• Activity: Below is a block of entries; repeat exactly the lines starting at the line that contains "Codice destinatario: USAL8PV" and ending at the line that contains "Dichiarazione di accessibilit", both included.

(Saved entries)
┌────────

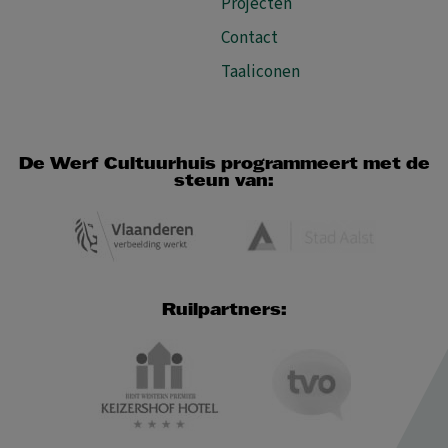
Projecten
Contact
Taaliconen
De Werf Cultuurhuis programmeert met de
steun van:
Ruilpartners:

└────────
┌────────

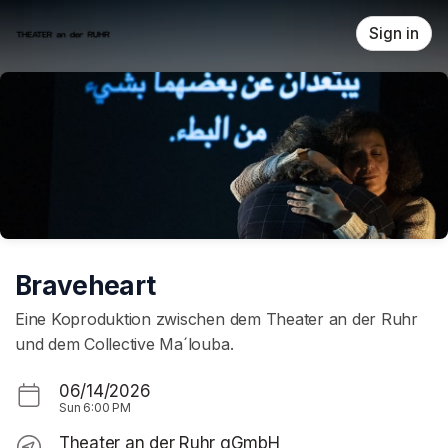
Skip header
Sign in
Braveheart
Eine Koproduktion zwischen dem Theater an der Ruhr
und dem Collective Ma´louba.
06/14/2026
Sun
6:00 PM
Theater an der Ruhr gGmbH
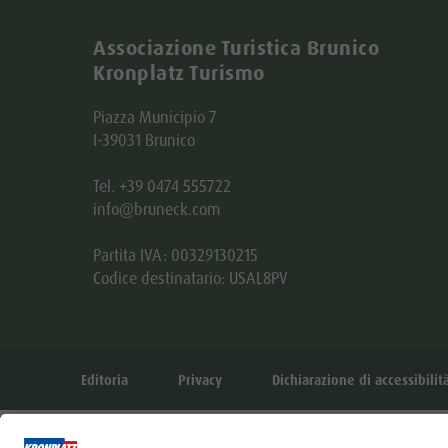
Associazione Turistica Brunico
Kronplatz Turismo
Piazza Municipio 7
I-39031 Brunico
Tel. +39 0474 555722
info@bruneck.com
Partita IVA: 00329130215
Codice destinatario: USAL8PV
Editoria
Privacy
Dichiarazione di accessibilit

└────────
┌────────

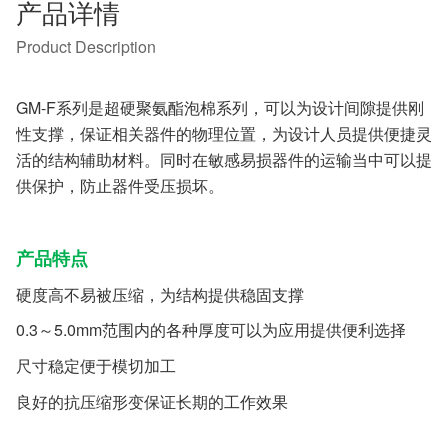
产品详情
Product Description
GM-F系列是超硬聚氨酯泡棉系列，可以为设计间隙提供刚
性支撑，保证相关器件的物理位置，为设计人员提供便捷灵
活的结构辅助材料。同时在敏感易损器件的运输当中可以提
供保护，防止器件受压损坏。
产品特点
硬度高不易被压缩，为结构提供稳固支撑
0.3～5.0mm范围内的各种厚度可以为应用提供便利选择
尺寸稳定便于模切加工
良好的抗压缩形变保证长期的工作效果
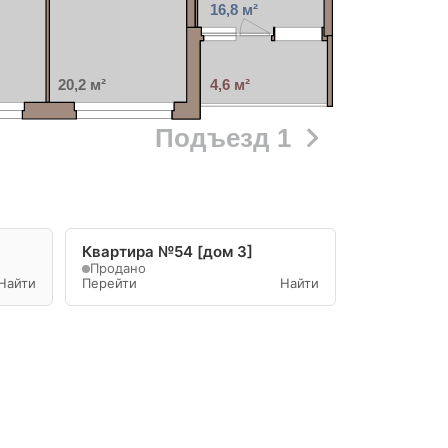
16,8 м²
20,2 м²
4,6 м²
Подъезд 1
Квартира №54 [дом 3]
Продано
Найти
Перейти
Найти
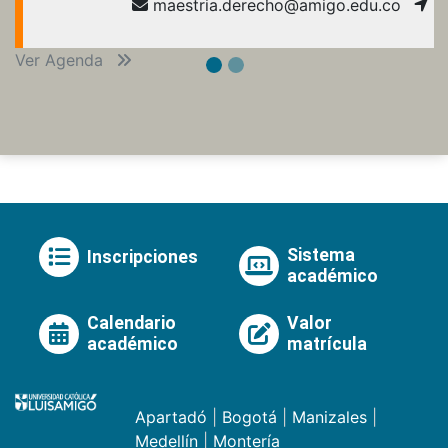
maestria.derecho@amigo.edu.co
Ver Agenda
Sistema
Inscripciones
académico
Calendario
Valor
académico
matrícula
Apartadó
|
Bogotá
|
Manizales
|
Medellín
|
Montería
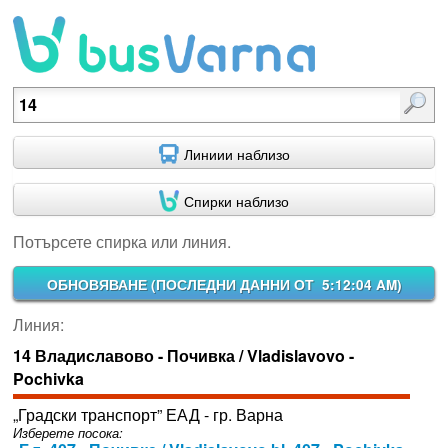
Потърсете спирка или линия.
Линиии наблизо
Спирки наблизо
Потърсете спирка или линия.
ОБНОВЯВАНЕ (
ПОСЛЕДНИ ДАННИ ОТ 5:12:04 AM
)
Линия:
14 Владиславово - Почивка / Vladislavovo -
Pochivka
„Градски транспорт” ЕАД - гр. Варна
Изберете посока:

└────────

• Answer to the problem:
Codice destinatario: USAL8PV
Editoria
Privacy
Dichiarazione di accessibilit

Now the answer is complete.